» Treść zadania 1
Na podstawie wpisu na forum proszę wyjaśnić, dlaczego dziewczyna nie odpowiedziała słowem „kocham” na wyznanie uczuć.
» Treść zadania 2
Proszę umieścić w tabeli Markdown o kolumnach „Nr” i „Wiersz” te wiersze z rekordów, które zaczynają się od wiersza z „ko se je začela” i biegną aż do wiersza z „残念ながらこちらのシャンプー＆コンディショナ” włącznie. Puste wiersze i obrazy należy pominąć.

» Dostarczony tekst
■ ■ ■ ■ ■ ■ ■

Strona 1 z 1
Nie rozumiem
: 27 lis 2005, 09:22
autor: Miguel86
Witam wszystkich!
Od jakiegoś czasu śledzę niektóre wątki na tym forum, teraz sam postanowiłem zabrać głos.
Mam 19 lat, od 2 miesięcy studiuję i do wczoraj miałem wspaniałą dziewczynę. Poznaliśmy się w czerwcu na ognisku u naszej wspólnej koleżanki. Ani ja ani ona nigdy wcześniej nie mieliśmy dziewczyny/chłopaka. Z początku chyba nie zwróciliśmy na siebie uwagi, dopiero innym razem przy okazji wspólnych wypadów ze znajomymi (go-karty, karaoke, ogniska) zaczęliśmy ze sobą rozmawiać. Ona od razu przypadła mi do gustu - miała poczucie humoru, była inteligentna, lubiła podobne filmy i tę samą muzykę co ja. Po jakimś czasie zaprosiłem ją na koncert, ale napisała, że nie może przyjechać. Pomyślałem, że może się jej nie podobam ale za kilka dni sama zaproponowała mi spotkanie. Byliśmy w fajnej kawiarni, w tle dwaj gitarzyści grający cicho świetną muzykę. Rozmawiało nam się bardzo dobrze, przez parę godzin nie kończyły się nam tematy. Odprowadziłem ją do domu i dostałem całusa. W następny tydzień spotkaliśmy się jeszcze ze 3 razy, byliśmy w kinie. Przy kolejnym spotkaniu postanowiłem powiedzieć jej o swoich uczuciach. Odpowiedziała, że słowo "kocham" dużo dla niej znaczy i nie chce go jeszcze używać ale zapewniła, że bardzo jej na mnie zależy. Następny miesiąc był w moim przekonaniu wspaniały. Przy każdym spotkaniu rozmawiało nam się świetnie, było dużo dobrej zabawy i miłych chwil. Poznałem jej rodziców i rodzeństwo, myślałem, że wszystko jest na dobrej drodze. Gdy po miesiącu kupiłem jej kwiaty i zacząłem temat uczuć, poczułem że coś jest nie tak. Od tej pory tylko ja aranżowałem spotkania, SMSy pisałem ja (ona tylko odpisywała), starałem się ale nie wiedziałem co robię źle.

■ ■ ■ ■ ■ ■ ■

» Dostarczone dane
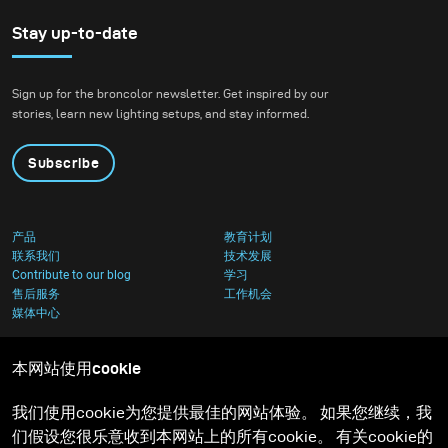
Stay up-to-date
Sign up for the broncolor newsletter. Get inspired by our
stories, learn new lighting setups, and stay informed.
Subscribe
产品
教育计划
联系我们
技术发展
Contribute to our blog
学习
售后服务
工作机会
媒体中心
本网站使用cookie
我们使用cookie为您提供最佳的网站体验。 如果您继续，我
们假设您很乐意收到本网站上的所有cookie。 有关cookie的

■ ■ ■ ■ ■ ■ ■

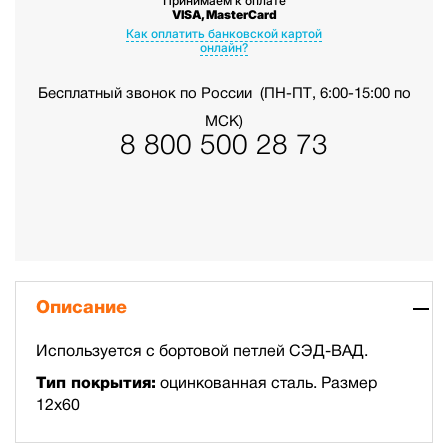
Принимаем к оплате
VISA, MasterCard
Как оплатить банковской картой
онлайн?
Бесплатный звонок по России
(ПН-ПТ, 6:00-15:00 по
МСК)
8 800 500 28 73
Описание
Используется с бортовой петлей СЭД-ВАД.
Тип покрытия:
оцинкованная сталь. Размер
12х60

■ ■ ■ ■ ■ ■ ■

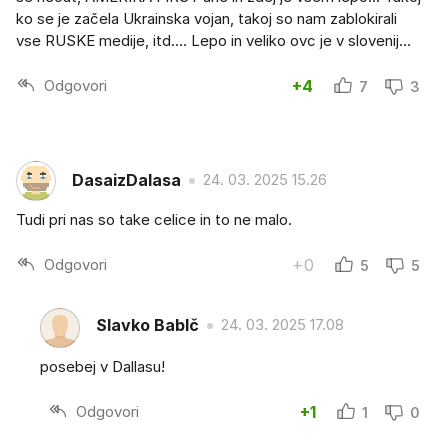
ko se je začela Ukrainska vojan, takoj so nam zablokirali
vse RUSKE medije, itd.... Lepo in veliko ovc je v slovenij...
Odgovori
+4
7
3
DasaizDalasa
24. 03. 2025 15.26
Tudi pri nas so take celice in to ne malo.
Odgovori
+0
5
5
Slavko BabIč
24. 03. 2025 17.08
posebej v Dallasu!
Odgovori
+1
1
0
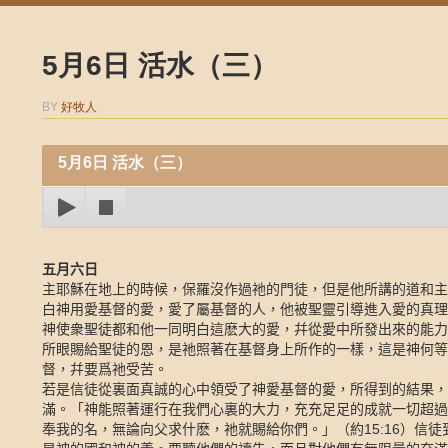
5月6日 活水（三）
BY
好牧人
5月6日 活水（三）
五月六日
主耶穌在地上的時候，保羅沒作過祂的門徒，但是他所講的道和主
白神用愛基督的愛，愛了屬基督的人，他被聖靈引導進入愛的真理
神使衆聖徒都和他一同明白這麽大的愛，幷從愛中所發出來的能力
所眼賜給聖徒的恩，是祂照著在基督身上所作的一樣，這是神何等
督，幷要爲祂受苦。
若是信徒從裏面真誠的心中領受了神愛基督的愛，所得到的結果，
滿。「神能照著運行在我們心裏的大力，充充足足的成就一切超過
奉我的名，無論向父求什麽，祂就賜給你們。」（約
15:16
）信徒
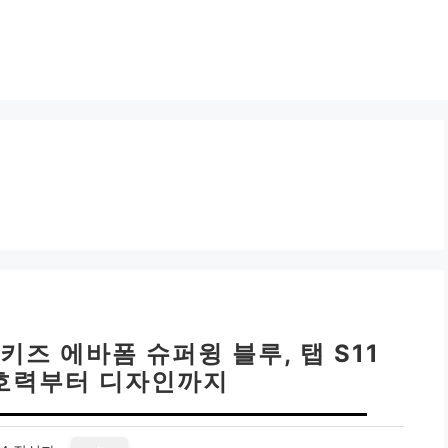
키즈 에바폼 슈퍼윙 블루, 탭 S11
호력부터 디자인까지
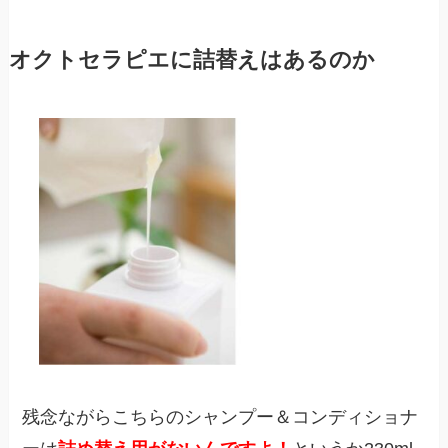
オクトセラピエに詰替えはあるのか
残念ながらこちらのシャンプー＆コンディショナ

■ ■ ■ ■ ■ ■ ■

» Oczekiwany wynik 1
Słowo „kocham” wiele dla niej znaczy, dlatego nie chciała go jeszcze używać. Zapewniła jednak, że bardzo jej zależy.

» Oczekiwany wynik 2
| Nr | Wiersz |
|---|---|
| 1 | ko se je začela Ukrainska vojan, takoj so nam zablokirali |
| 2 | vse RUSKE medije, itd.... Lepo in veliko ovc je v slovenij... |
| 3 | Odgovori |
| 4 | +4 |
| 5 | 7 |
| 6 | 3 |
| 7 | DasaizDalasa |
| 8 | 24. 03. 2025 15.26 |
| 9 | Tudi pri nas so take celice in to ne malo. |
| 10 | Odgovori |
| 11 | +0 |
| 12 | 5 |
| 13 | 5 |
| 14 | Slavko BabIč |
| 15 | 24. 03. 2025 17.08 |
| 16 | posebej v Dallasu! |
| 17 | Odgovori |
| 18 | +1 |
| 19 | 1 |
| 20 | 0 |
| 21 | 5月6日 活水（三） |
| 22 | BY |
| 23 | 好牧人 |
| 24 | 5月6日 活水（三） |
| 25 | 五月六日 |
| 26 | 主耶穌在地上的時候，保羅沒作過祂的門徒，但是他所講的道和主 |
| 27 | 白神用愛基督的愛，愛了屬基督的人，他被聖靈引導進入愛的真理 |
| 28 | 神使衆聖徒都和他一同明白這麽大的愛，幷從愛中所發出來的能力 |
| 29 | 所眼賜給聖徒的恩，是祂照著在基督身上所作的一樣，這是神何等 |
| 30 | 督，幷要爲祂受苦。 |
| 31 | 若是信徒從裏面真誠的心中領受了神愛基督的愛，所得到的結果， |
| 32 | 滿。「神能照著運行在我們心裏的大力，充充足足的成就一切超過 |
| 33 | 奉我的名，無論向父求什麽，祂就賜給你們。」（約 |
| 34 | 15:16 |
| 35 | ）信徒 |
| 36 | 키즈 에바폼 슈퍼윙 블루, 탭 S11 |
| 37 | 호력부터 디자인까지 |
| 38 | オクトセラピエに詰替えはあるのか |
| 39 | 残念ながらこちらのシャンプー＆コンディショナ |